Nati il 21 novembre: Cesare Balbo, storico letterato e politico torinese
Figlio di Prospero Balbo, già sindaco di Torino e ambasciatore a Parigi, e di Enrichetta Taparelli d’Azeglio, il conte Cesare Balbo, nasce nella città sabauda il 21 novembre 1789. E’ così che viene a contatto con le nuove teorie illuministiche che, in quegli anni, stanno prendendo sempre più piede nei maggiori centri culturali europei. In questi stessi anni è forte l’influsso culturale e letterario di Vittorio Alfieri, ed il fermento patriottico che porta il giovane Balbo a fondare nel 1804 l’Accademia dei Concordi, con altri giovani letterati con i quali condivide gli ideali liberal-moderati.
Nell’ottobre del 1807 viene nominato uditore al Consiglio di Stato, poi segretario generale della giunta Governativa di Toscana, quindi inviato a Roma per riordinare lo Stato pontificio e adattarlo al regime napoleonico. La caduta di Napoleone allontana, per vari anni, Balbo dalla vita politica e nel 1817 segue il padre in Spagna. E’ proprio in questo periodo che, attraverso gli studi storici, si forma il suo ideale politico. Si avvicina alla monarchia dei Savoia sperando che l’Italia possa assumere le fattezze di una confederazione guidata dal Re: la delusione derivata dall’ambiente regale e, parallelamente, l’insoddisfazione per la fazione opposta, lo portano ad un periodo (dal 1821 al 1844) di esilio totale.
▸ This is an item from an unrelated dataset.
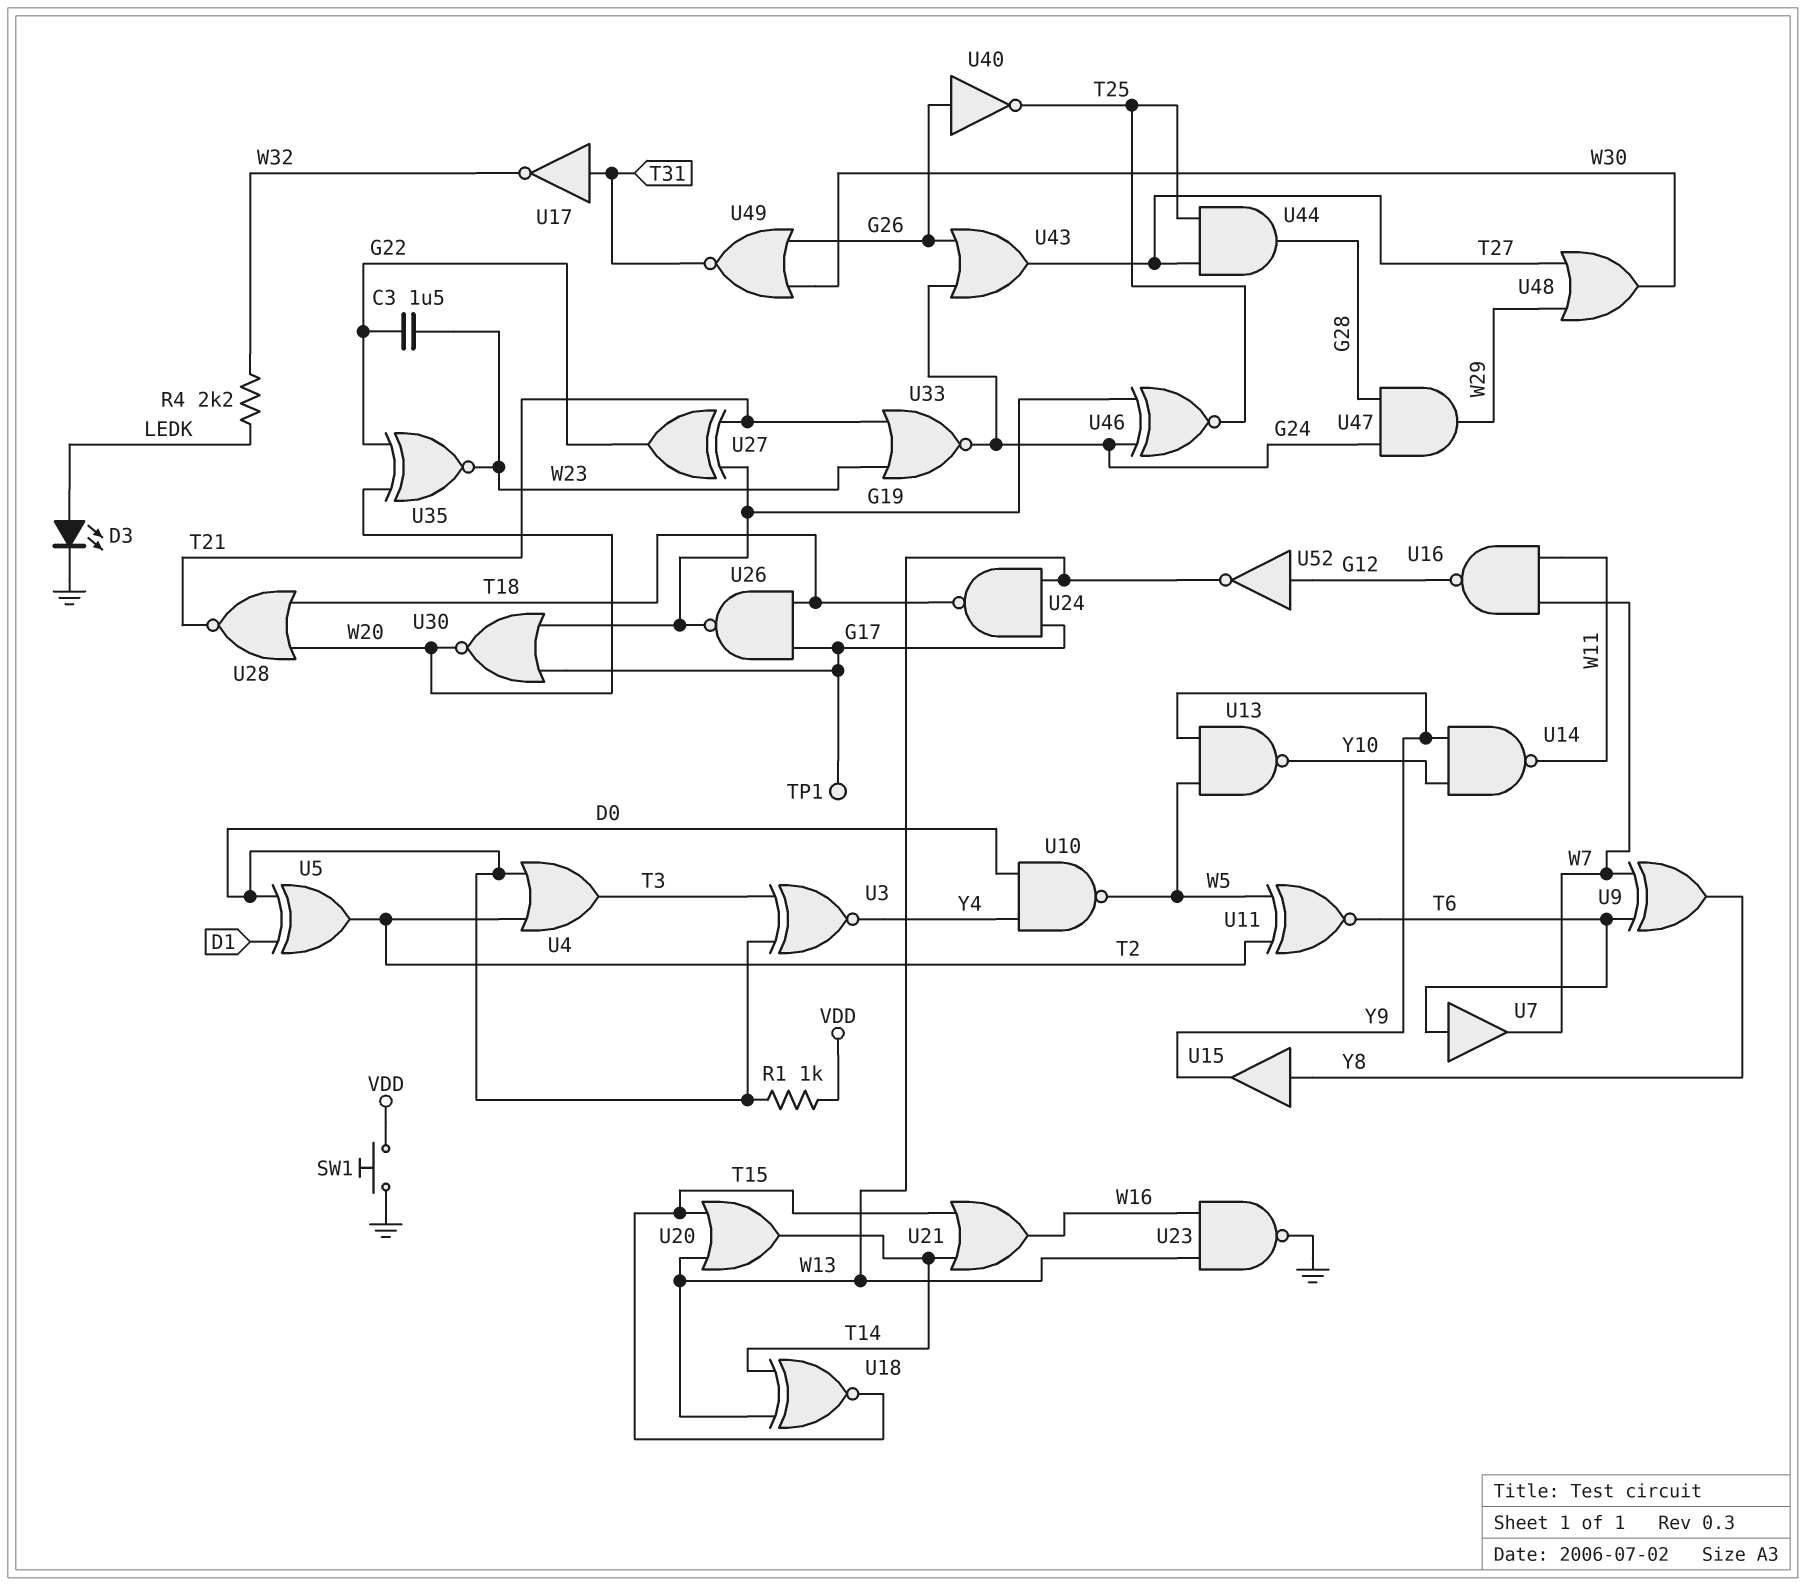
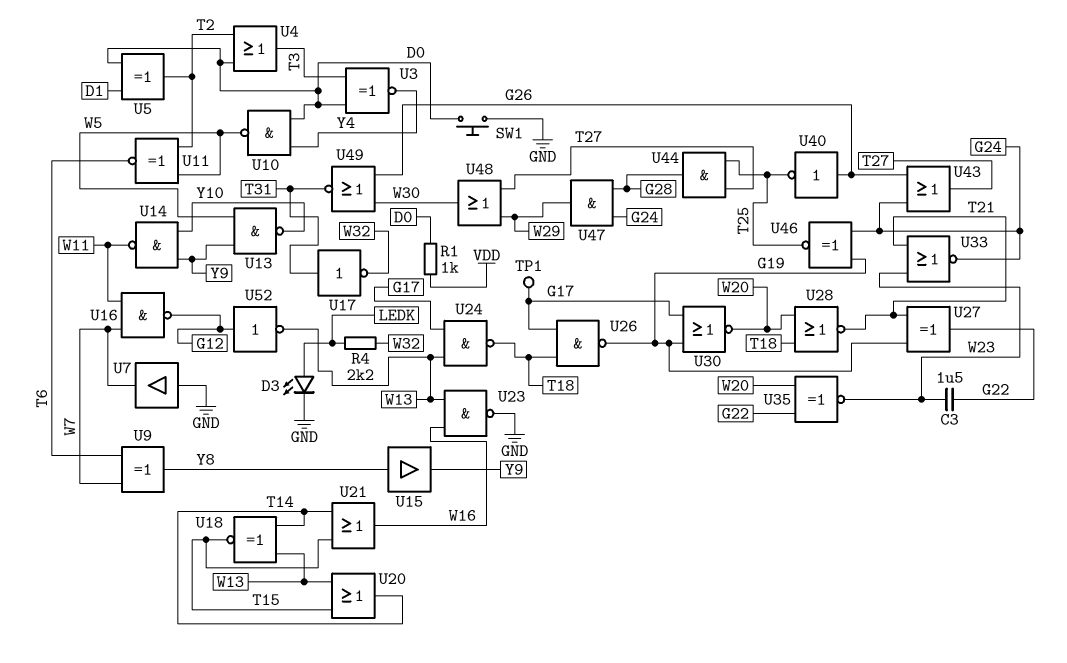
SW1: button (GND, VDD) -> button (D0, GND)
U7: buffer (in T6, out W7) -> buffer (in GND, out W7)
Gli scritti prodotti in quegli anni, gli consentono però un successivo riavvicinamento con Carlo Alberto, tanto che questi decide di affidargli l’incarico di guidare il primo gabinetto costituzionale nel 1848. Una delle sue caratteristiche principali è la volontà di indipendenza dallo straniero, tanto che identifica nella dominazione austriaca il maggior ostacolo all’attuazione di una confederazione tra gli stati italiani.
Le sue posizioni di apertura nei confronti della Chiesa e del clero, lo ostacolano successivamente nei rapporti con il cugino Massimo D’Azeglio e Cavour, tanto che nel 1852 si ritira dalla vita politica per dedicarsi alla letteratura, cui però può dedicarsi solo un anno prima della morte avvenuta il 3 giugno 1853.
Tra i suoi scritti, per lo più matrice storica e politica, oltre che filosofica, si ricordano: Memorie sulla rivoluzione (1821); Storia d’Italia sotto i barbari, cioè dal 476 al 774 (1830),; Pensieri ed esempi di morale e di politica (scritti nel 1832-1833 e pubblicati postumi nel 1854); Vita di Dante (1839); Meditazioni storiche (1842-1845); Sommario della storia d’Italia (1846); Della monarchia rappresentativa in Italia (pubblicata postuma nel 1857).